■ **WORK REQUIRED**: Note how many lines in the material have "number", and give only that figure.

■ **AVAILABLE RECORDS**:
******

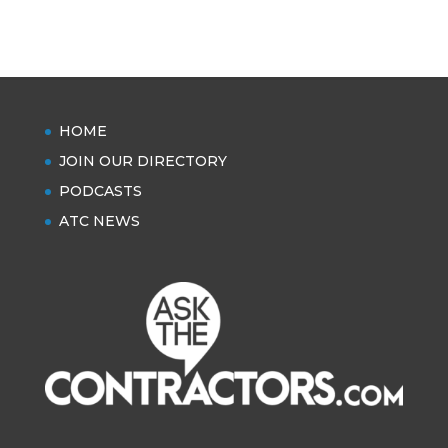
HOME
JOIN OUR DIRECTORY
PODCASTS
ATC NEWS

******

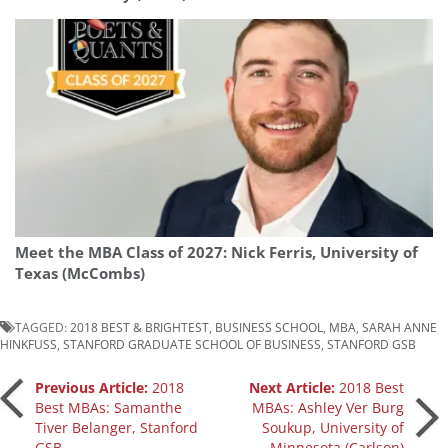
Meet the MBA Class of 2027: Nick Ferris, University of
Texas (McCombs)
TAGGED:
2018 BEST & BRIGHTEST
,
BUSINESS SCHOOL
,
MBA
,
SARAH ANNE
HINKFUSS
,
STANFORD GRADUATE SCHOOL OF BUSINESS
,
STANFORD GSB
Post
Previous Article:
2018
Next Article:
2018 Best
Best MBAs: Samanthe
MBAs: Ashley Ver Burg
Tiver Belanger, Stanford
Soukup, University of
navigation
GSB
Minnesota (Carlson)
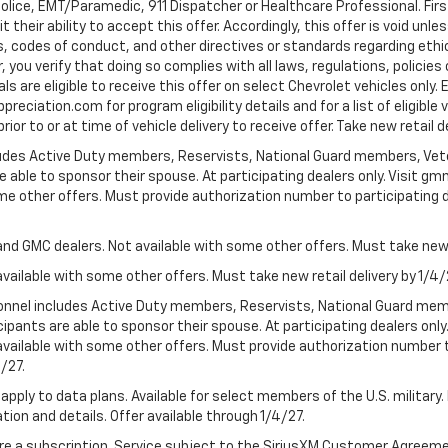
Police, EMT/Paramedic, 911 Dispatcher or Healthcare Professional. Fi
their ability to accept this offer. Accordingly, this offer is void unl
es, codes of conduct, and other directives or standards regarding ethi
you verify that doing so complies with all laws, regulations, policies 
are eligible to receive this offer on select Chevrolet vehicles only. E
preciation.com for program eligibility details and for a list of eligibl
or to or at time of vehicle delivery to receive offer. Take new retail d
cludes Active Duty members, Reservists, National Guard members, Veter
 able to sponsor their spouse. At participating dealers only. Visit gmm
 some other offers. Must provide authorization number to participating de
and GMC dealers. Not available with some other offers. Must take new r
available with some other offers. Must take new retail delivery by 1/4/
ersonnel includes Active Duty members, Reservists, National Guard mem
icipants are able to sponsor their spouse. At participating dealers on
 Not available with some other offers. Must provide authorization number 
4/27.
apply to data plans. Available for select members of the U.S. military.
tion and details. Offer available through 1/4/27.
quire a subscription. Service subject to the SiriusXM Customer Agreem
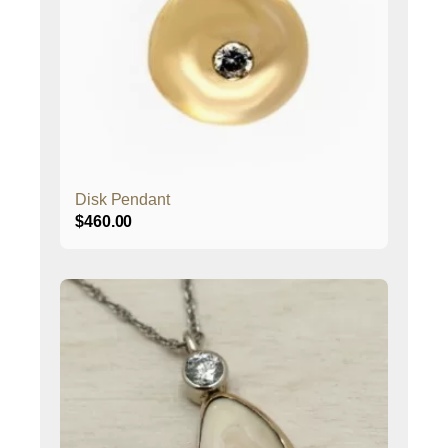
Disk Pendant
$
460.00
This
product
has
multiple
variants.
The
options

******

■ **EXERCISE SOLUTION**: 2